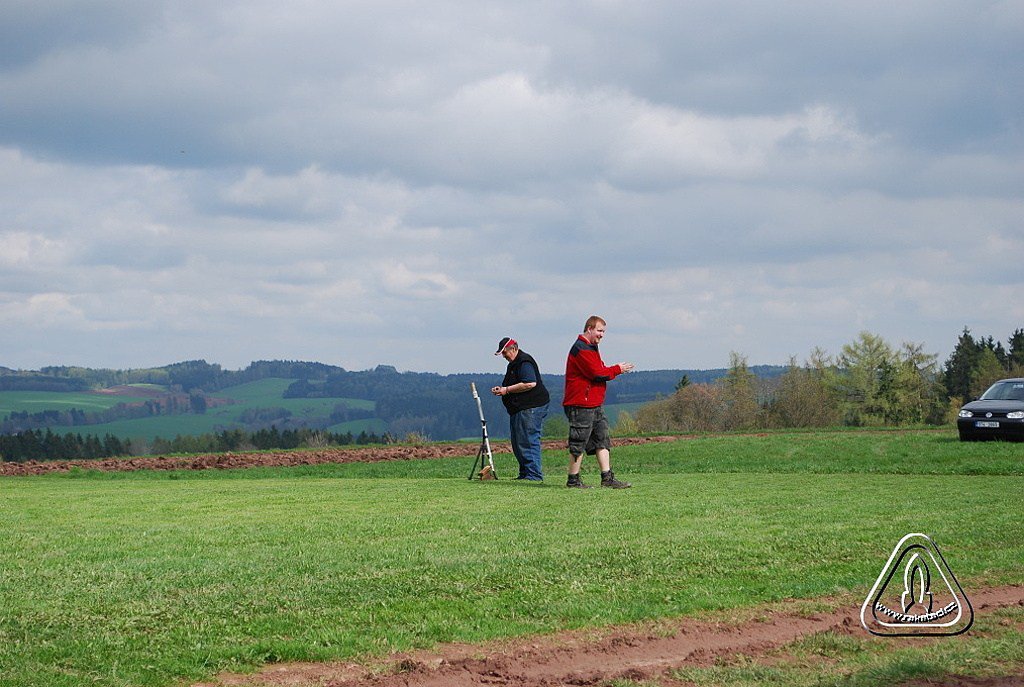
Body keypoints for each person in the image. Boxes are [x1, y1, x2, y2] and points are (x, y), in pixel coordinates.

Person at [563, 315, 634, 488]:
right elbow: (597, 373)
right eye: (599, 331)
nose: (602, 335)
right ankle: (573, 480)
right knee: (578, 442)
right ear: (589, 329)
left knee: (602, 439)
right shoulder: (581, 349)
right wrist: (618, 369)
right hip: (581, 404)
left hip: (594, 403)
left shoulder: (591, 347)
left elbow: (600, 369)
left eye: (603, 331)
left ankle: (607, 478)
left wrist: (609, 369)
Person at [492, 337, 550, 481]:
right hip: (520, 408)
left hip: (531, 407)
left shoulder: (524, 362)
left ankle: (533, 474)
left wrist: (506, 390)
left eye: (505, 353)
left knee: (527, 440)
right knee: (518, 441)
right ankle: (525, 473)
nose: (504, 356)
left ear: (513, 348)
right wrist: (502, 389)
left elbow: (530, 383)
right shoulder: (514, 363)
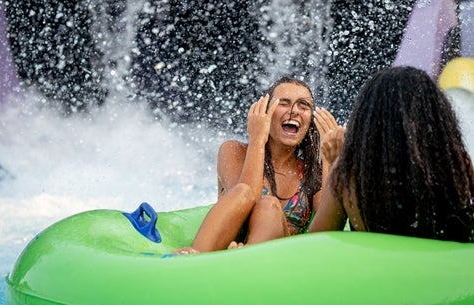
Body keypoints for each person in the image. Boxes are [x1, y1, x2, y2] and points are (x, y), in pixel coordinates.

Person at [309, 66, 474, 243]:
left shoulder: (348, 175)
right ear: (433, 116)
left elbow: (315, 245)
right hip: (444, 269)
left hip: (375, 269)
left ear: (368, 119)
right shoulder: (456, 166)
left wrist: (334, 163)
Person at [174, 76, 339, 253]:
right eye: (283, 103)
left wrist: (331, 160)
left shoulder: (311, 173)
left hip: (277, 258)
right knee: (244, 192)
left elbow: (328, 230)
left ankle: (243, 258)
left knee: (269, 207)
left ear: (311, 122)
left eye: (303, 105)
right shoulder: (234, 151)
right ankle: (193, 258)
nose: (294, 111)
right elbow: (247, 197)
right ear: (264, 113)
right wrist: (257, 139)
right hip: (227, 248)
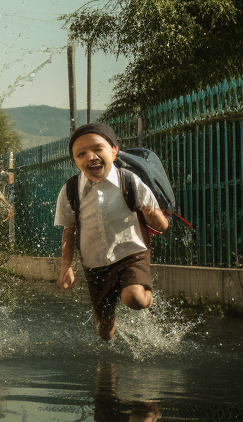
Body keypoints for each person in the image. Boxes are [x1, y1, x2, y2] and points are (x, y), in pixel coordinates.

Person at [54, 122, 169, 341]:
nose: (91, 157)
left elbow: (162, 225)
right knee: (105, 329)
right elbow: (68, 233)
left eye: (98, 149)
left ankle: (146, 297)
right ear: (76, 161)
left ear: (114, 151)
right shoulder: (70, 191)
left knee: (134, 298)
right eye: (82, 154)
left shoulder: (130, 181)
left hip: (131, 254)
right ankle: (107, 369)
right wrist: (66, 268)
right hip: (94, 264)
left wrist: (153, 215)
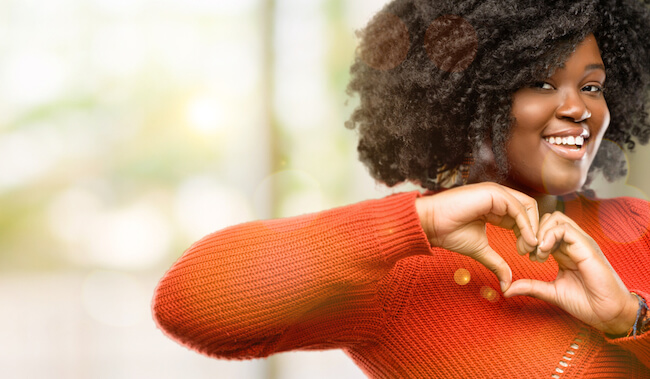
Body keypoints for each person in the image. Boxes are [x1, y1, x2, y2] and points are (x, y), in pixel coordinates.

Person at [152, 0, 650, 377]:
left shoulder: (639, 224)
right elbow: (188, 304)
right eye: (541, 83)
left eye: (591, 86)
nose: (581, 109)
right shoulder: (404, 264)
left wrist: (629, 318)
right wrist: (417, 221)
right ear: (462, 99)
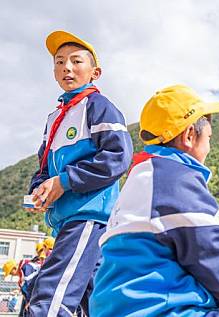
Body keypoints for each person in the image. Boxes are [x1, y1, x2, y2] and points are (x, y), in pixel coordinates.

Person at [89, 84, 219, 316]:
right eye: (208, 137)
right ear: (190, 135)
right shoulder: (174, 179)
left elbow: (217, 225)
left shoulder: (148, 175)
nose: (209, 146)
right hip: (158, 310)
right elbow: (215, 251)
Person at [25, 30, 133, 317]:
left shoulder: (99, 106)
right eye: (59, 62)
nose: (66, 68)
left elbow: (118, 156)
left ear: (95, 72)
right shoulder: (55, 118)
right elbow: (44, 165)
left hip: (88, 213)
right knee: (97, 300)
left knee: (50, 294)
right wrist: (40, 188)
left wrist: (65, 181)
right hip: (65, 217)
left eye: (75, 61)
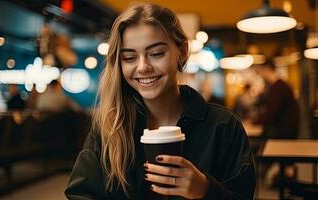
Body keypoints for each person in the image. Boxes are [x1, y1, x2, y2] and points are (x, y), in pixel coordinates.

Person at [65, 3, 255, 200]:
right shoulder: (109, 126)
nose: (143, 67)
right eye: (129, 57)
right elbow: (81, 195)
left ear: (181, 51)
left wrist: (206, 190)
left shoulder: (223, 126)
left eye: (156, 54)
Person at [253, 60, 299, 139]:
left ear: (267, 69)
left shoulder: (277, 88)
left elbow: (272, 112)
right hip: (288, 129)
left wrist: (256, 122)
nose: (260, 75)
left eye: (261, 71)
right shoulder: (280, 85)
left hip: (284, 131)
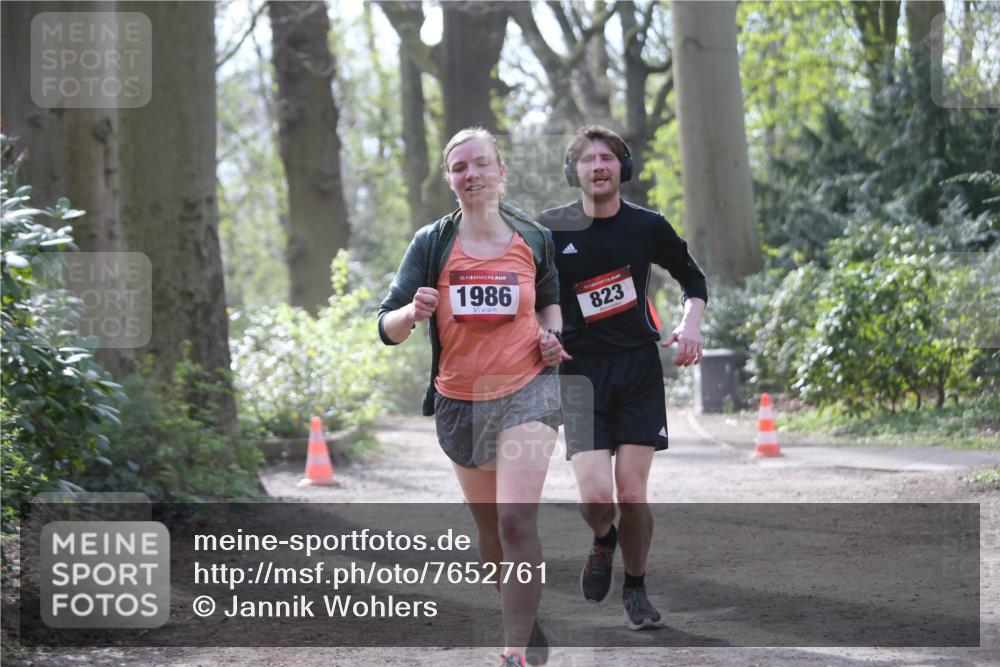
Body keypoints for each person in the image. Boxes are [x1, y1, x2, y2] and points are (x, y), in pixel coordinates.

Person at [378, 128, 566, 667]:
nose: (473, 175)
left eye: (482, 164)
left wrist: (554, 339)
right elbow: (386, 327)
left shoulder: (533, 236)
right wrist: (412, 313)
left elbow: (550, 304)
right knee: (489, 535)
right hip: (460, 399)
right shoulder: (432, 243)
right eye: (461, 168)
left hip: (529, 390)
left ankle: (513, 651)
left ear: (501, 171)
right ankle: (521, 619)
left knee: (514, 521)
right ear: (450, 179)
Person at [538, 125, 707, 630]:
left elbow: (691, 277)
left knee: (631, 495)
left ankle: (635, 587)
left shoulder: (647, 225)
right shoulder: (550, 230)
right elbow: (530, 293)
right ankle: (603, 540)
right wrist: (540, 335)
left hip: (636, 370)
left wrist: (690, 322)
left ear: (622, 168)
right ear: (575, 171)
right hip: (579, 375)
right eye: (587, 159)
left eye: (607, 157)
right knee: (595, 498)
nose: (598, 166)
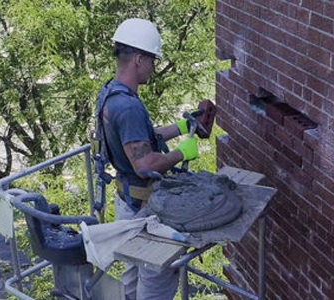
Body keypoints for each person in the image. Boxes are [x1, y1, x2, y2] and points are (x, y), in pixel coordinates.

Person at [93, 18, 216, 300]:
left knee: (132, 276)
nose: (154, 66)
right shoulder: (128, 106)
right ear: (138, 59)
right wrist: (181, 153)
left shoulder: (112, 93)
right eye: (152, 60)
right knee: (156, 279)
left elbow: (138, 140)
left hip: (127, 200)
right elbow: (145, 164)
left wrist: (183, 127)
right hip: (143, 208)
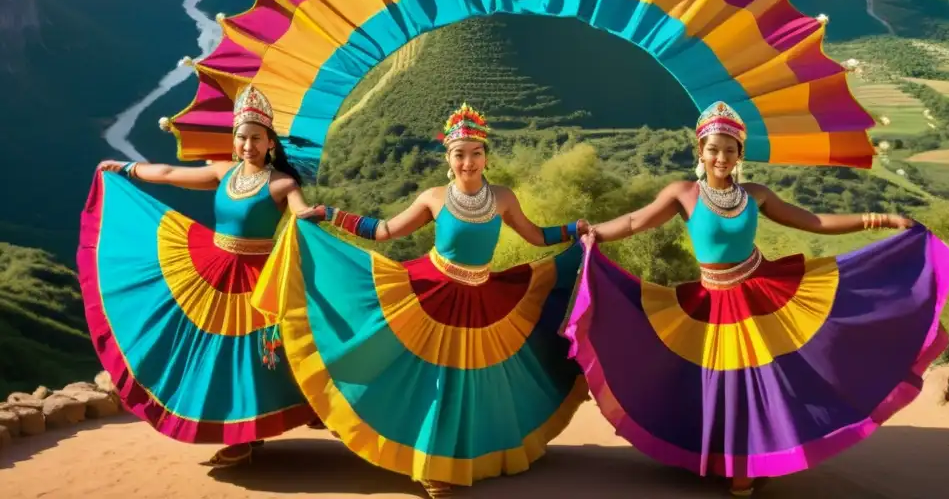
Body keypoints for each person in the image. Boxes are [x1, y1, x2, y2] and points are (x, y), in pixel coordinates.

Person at [561, 101, 949, 497]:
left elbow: (813, 221)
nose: (721, 157)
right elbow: (633, 222)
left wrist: (880, 219)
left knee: (759, 383)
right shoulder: (683, 194)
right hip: (711, 303)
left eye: (729, 150)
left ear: (739, 155)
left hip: (762, 293)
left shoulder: (756, 195)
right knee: (720, 386)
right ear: (700, 151)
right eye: (713, 149)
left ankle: (747, 468)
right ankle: (726, 460)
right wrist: (593, 233)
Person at [252, 103, 591, 498]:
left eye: (476, 153)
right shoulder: (434, 198)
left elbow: (535, 237)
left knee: (477, 383)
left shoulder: (502, 198)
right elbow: (384, 231)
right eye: (460, 154)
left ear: (486, 156)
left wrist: (574, 230)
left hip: (484, 299)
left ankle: (470, 456)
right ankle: (434, 468)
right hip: (432, 294)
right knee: (437, 382)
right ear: (448, 158)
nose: (468, 162)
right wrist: (332, 214)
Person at [79, 84, 323, 467]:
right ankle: (241, 433)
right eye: (242, 138)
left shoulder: (283, 183)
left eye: (256, 139)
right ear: (235, 140)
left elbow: (302, 214)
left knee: (253, 358)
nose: (247, 146)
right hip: (212, 267)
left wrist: (315, 215)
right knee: (219, 354)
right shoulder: (224, 172)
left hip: (256, 279)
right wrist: (126, 168)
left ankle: (255, 430)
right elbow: (171, 173)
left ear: (269, 142)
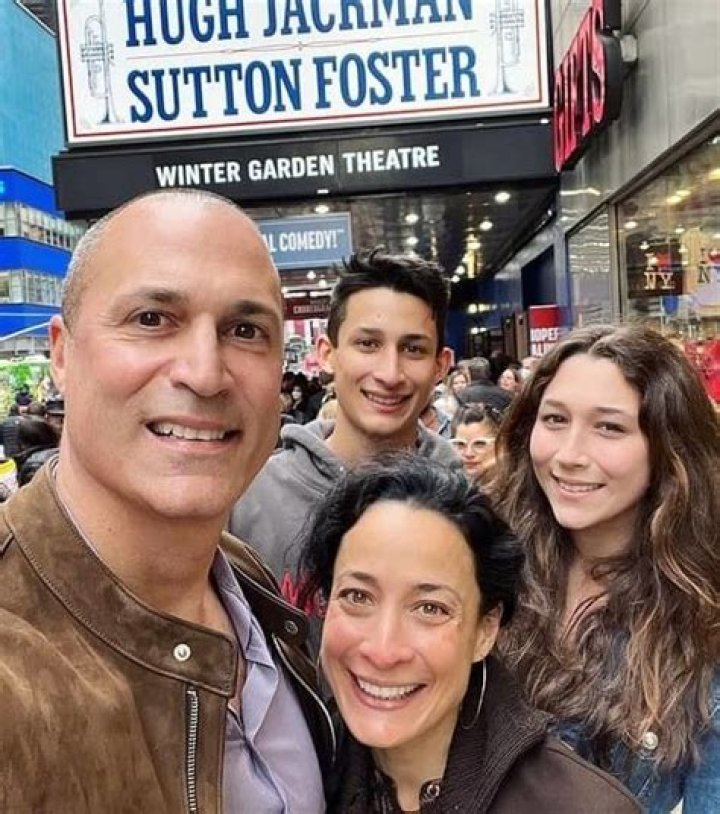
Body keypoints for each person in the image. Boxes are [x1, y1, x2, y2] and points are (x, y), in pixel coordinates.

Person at [0, 189, 332, 812]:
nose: (204, 373)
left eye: (245, 331)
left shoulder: (247, 580)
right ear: (63, 353)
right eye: (152, 319)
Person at [299, 454, 641, 813]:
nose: (383, 651)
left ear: (485, 630)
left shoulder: (582, 807)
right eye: (357, 597)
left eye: (430, 608)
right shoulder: (289, 776)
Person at [490, 324, 720, 813]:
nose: (569, 455)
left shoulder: (705, 618)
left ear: (668, 446)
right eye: (555, 419)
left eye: (609, 428)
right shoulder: (483, 563)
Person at [229, 249, 459, 609]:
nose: (389, 374)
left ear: (440, 366)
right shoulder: (248, 499)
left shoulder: (473, 503)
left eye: (413, 349)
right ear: (327, 354)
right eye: (368, 344)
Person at [450, 403, 502, 484]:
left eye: (479, 444)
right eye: (461, 444)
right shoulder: (449, 485)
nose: (468, 453)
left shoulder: (518, 485)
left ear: (501, 444)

________________

> **Work to be completed**
Out of the data above, give again only the lines starting at the one holding "left knee: (759, 383)" and ending at the one holding "right hip: (432, 294)", unchanged.

> **Answer for the task**
left knee: (759, 383)
right shoulder: (683, 194)
right hip: (711, 303)
left eye: (729, 150)
left ear: (739, 155)
left hip: (762, 293)
left shoulder: (756, 195)
right knee: (720, 386)
right ear: (700, 151)
right eye: (713, 149)
left ankle: (747, 468)
right ankle: (726, 460)
right wrist: (593, 233)
Person at [252, 103, 591, 498]:
left eye: (476, 153)
right shoulder: (434, 198)
left elbow: (535, 237)
left knee: (477, 383)
left shoulder: (502, 198)
right elbow: (384, 231)
right eye: (460, 154)
left ear: (486, 156)
left wrist: (574, 230)
left hip: (484, 299)
left ankle: (470, 456)
right ankle: (434, 468)
right hip: (432, 294)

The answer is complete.